← Back to context

Comment by twelve40

17 days ago

Isn't it amazing how one company invented a universally spread format that takes structured data from an editor (except images obviously) and converts it into a completely fucked-up unstructured form that then requires expensive voodoo magic to convert back into structured data.

What would it have taken to store the plain text in some meta field in the document. Argh, so annoying.

  • PDF provide that capability, but editors don't produce it, probably because printing is though OS drivers that don't support it, or PDF generators that don't support it. Or they do support it but users don't know to check that option, or turn it off because it makes PDFs too large.

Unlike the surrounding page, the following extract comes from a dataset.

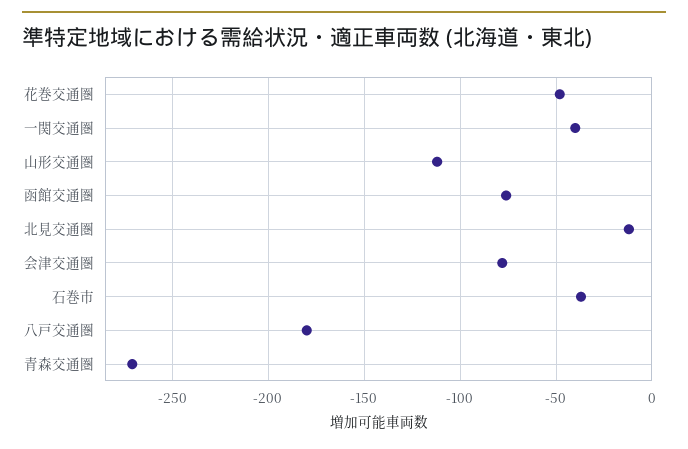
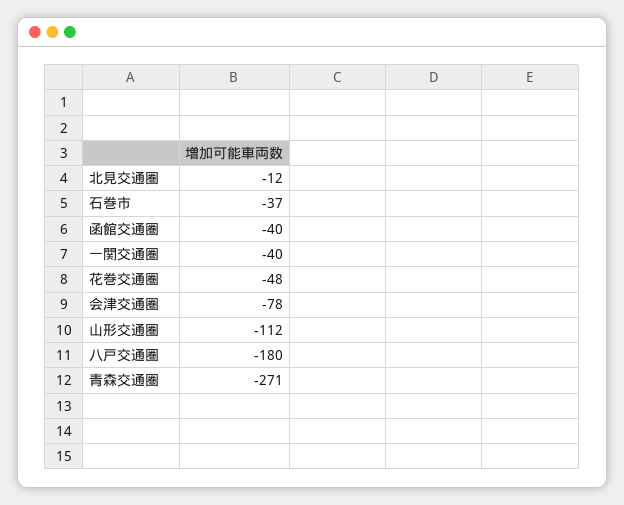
函館交通圏: -75 -> -40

  • PDF supports that just fine. It's just that many PDF publishers choose not to use that.

    You can lead a horse to water...

PDFs began as just postscript commands stored in a file. It’s a genius hack in a way that has become a Frankenstein’s monster.

People kind of dump whatever in pdf files, so I don't think a cleaner file format would do as much as you might think.

Digital fax services will generate pdf files, for example. They're just image data dumped into a pdf. Various scanners will also do so.

is "put this glyph at coordinate (x,y)" really what you'd call "structured"?

  • It's not the structure that allows meaningful understanding.

    Something that was clearly a table now becomes a bunch of glphy's physically close to eachother vs a group of other glphys but when considered as a group is a box visually separated from another group of glphys but actually part of a table.